Could you restate word for word every line of the records below, from the first one to the one holding "Pour utiliser l'"?

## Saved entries
━━━━━━━━

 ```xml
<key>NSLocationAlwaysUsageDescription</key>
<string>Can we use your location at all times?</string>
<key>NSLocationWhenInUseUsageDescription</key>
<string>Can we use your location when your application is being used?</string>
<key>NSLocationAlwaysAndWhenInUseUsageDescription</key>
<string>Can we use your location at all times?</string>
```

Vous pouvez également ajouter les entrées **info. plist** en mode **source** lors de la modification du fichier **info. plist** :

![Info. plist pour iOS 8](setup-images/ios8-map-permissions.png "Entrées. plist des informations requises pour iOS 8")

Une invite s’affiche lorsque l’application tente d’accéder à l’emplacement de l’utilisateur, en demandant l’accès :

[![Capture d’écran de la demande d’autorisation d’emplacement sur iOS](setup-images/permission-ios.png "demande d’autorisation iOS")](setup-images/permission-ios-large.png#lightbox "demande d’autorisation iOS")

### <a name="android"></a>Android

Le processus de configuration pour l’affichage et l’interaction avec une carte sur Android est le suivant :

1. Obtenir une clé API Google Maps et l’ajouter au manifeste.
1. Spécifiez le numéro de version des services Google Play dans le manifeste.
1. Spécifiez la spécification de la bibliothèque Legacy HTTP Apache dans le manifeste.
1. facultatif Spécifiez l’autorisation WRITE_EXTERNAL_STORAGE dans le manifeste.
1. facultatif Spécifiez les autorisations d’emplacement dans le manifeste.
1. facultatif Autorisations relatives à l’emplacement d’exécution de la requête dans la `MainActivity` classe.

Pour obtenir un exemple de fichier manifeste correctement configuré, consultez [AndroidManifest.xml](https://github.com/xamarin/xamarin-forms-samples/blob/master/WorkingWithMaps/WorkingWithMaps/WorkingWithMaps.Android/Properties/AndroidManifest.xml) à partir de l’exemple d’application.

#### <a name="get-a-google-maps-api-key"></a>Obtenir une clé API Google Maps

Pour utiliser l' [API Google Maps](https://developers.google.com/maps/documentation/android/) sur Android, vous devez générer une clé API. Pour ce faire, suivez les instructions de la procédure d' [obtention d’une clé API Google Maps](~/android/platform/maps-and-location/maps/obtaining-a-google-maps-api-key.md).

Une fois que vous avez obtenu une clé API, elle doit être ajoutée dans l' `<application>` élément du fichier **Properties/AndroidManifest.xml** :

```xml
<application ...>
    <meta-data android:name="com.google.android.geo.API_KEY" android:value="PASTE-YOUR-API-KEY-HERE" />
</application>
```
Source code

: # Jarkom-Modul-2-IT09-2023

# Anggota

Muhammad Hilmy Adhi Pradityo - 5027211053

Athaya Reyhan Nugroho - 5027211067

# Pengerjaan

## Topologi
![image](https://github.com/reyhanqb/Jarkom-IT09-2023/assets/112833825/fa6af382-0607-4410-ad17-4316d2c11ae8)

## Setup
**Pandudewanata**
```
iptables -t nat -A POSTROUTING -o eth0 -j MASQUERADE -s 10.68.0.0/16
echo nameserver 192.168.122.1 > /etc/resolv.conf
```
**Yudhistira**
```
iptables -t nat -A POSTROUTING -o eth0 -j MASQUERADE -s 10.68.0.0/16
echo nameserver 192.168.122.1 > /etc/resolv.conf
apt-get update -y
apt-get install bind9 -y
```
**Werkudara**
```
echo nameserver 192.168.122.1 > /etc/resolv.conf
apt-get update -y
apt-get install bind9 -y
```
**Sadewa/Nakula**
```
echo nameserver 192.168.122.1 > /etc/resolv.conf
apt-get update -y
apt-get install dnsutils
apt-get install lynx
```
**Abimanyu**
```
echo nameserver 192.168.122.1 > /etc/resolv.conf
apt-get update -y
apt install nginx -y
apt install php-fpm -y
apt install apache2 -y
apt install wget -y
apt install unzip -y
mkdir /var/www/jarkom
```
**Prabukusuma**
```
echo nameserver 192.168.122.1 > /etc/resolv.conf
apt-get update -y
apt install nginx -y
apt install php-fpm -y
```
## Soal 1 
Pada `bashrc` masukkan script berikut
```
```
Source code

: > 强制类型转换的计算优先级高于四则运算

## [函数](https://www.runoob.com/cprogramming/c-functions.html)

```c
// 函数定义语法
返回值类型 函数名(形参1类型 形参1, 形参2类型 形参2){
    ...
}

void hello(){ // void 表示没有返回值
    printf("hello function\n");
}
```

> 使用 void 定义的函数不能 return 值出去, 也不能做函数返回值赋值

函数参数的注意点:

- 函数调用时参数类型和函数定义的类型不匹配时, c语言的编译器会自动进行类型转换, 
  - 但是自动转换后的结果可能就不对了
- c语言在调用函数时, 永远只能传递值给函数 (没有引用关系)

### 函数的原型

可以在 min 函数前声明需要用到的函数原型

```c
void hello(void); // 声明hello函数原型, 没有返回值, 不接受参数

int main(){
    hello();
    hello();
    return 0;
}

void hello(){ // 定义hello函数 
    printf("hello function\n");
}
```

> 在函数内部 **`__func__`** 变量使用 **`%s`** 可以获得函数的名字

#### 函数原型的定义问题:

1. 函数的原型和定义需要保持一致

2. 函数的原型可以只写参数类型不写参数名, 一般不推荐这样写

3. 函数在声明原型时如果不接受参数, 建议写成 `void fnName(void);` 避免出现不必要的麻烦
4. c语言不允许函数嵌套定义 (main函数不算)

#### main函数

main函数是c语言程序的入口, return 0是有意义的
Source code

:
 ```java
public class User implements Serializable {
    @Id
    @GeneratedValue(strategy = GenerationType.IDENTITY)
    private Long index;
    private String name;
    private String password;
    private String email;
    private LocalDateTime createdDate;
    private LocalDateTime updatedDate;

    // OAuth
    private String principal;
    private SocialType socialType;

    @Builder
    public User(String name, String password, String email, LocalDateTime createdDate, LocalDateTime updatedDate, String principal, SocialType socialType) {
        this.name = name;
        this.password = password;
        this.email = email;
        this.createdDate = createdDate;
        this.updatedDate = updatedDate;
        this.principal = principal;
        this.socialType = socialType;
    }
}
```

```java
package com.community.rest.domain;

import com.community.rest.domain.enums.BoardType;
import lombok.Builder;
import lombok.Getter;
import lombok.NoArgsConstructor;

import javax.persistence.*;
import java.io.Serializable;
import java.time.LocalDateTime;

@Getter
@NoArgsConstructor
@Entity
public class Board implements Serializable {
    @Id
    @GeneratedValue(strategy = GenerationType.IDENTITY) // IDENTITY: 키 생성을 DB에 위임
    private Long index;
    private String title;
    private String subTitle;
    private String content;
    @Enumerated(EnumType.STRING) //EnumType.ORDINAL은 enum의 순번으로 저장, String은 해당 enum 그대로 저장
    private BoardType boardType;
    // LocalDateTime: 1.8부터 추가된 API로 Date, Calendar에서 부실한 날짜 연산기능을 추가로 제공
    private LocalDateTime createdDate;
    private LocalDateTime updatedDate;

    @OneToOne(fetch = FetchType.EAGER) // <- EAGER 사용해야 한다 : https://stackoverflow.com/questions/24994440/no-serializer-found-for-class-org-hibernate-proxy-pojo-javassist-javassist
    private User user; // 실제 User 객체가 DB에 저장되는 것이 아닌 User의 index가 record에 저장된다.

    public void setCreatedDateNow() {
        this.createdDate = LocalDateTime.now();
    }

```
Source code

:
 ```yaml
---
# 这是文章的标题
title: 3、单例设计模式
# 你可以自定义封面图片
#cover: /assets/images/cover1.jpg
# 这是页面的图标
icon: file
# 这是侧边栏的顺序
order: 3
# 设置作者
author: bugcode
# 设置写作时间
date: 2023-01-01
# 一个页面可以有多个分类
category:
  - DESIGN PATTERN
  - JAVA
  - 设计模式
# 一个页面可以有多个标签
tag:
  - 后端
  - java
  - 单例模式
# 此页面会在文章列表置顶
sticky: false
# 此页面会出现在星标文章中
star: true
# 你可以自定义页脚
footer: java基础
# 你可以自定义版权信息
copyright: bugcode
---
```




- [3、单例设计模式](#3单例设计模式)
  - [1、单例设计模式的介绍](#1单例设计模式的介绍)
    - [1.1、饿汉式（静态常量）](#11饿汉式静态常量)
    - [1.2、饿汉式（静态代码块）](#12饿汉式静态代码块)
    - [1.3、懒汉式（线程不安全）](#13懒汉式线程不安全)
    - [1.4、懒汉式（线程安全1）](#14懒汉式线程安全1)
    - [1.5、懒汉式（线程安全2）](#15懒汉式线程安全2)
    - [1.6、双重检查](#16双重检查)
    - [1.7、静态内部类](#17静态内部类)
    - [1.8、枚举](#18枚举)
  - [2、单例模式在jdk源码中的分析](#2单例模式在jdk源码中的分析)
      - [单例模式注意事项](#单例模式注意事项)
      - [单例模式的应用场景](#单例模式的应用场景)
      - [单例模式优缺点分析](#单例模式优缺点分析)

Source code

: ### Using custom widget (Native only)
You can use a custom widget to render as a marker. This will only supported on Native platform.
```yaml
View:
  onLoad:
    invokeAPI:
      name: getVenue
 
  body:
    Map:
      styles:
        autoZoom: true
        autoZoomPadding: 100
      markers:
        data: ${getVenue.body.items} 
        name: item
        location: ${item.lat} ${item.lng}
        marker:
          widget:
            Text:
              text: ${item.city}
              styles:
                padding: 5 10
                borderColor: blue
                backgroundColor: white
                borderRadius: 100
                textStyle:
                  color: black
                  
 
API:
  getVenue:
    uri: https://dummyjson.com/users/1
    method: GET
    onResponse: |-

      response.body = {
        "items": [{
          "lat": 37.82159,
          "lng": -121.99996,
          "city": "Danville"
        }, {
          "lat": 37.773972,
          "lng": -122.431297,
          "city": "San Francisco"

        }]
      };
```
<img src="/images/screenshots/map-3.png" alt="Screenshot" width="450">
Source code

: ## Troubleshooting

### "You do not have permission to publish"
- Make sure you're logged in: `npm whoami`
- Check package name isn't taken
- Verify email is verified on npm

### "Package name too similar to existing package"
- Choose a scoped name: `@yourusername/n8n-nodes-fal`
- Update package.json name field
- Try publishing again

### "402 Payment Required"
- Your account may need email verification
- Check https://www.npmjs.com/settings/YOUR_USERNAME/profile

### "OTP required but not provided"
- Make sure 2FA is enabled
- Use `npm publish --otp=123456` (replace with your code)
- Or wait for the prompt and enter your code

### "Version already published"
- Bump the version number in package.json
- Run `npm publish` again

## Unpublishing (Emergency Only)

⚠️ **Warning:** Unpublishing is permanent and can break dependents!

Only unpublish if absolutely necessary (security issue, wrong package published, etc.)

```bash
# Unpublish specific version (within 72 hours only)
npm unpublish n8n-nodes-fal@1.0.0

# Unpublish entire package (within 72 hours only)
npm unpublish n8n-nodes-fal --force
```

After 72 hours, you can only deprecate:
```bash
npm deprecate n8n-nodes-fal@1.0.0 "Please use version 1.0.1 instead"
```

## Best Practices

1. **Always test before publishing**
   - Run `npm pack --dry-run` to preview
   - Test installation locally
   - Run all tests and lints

━━━━━━━━

## RESPONSE AREA
 ```xml
<key>NSLocationAlwaysUsageDescription</key>
<string>Can we use your location at all times?</string>
<key>NSLocationWhenInUseUsageDescription</key>
<string>Can we use your location when your application is being used?</string>
<key>NSLocationAlwaysAndWhenInUseUsageDescription</key>
<string>Can we use your location at all times?</string>
```

Vous pouvez également ajouter les entrées **info. plist** en mode **source** lors de la modification du fichier **info. plist** :

![Info. plist pour iOS 8](setup-images/ios8-map-permissions.png "Entrées. plist des informations requises pour iOS 8")

Une invite s’affiche lorsque l’application tente d’accéder à l’emplacement de l’utilisateur, en demandant l’accès :

[![Capture d’écran de la demande d’autorisation d’emplacement sur iOS](setup-images/permission-ios.png "demande d’autorisation iOS")](setup-images/permission-ios-large.png#lightbox "demande d’autorisation iOS")

### <a name="android"></a>Android

Le processus de configuration pour l’affichage et l’interaction avec une carte sur Android est le suivant :

1. Obtenir une clé API Google Maps et l’ajouter au manifeste.
1. Spécifiez le numéro de version des services Google Play dans le manifeste.
1. Spécifiez la spécification de la bibliothèque Legacy HTTP Apache dans le manifeste.
1. facultatif Spécifiez l’autorisation WRITE_EXTERNAL_STORAGE dans le manifeste.
1. facultatif Spécifiez les autorisations d’emplacement dans le manifeste.
1. facultatif Autorisations relatives à l’emplacement d’exécution de la requête dans la `MainActivity` classe.

Pour obtenir un exemple de fichier manifeste correctement configuré, consultez [AndroidManifest.xml](https://github.com/xamarin/xamarin-forms-samples/blob/master/WorkingWithMaps/WorkingWithMaps/WorkingWithMaps.Android/Properties/AndroidManifest.xml) à partir de l’exemple d’application.

#### <a name="get-a-google-maps-api-key"></a>Obtenir une clé API Google Maps

Pour utiliser l' [API Google Maps](https://developers.google.com/maps/documentation/android/) sur Android, vous devez générer une clé API. Pour ce faire, suivez les instructions de la procédure d' [obtention d’une clé API Google Maps](~/android/platform/maps-and-location/maps/obtaining-a-google-maps-api-key.md).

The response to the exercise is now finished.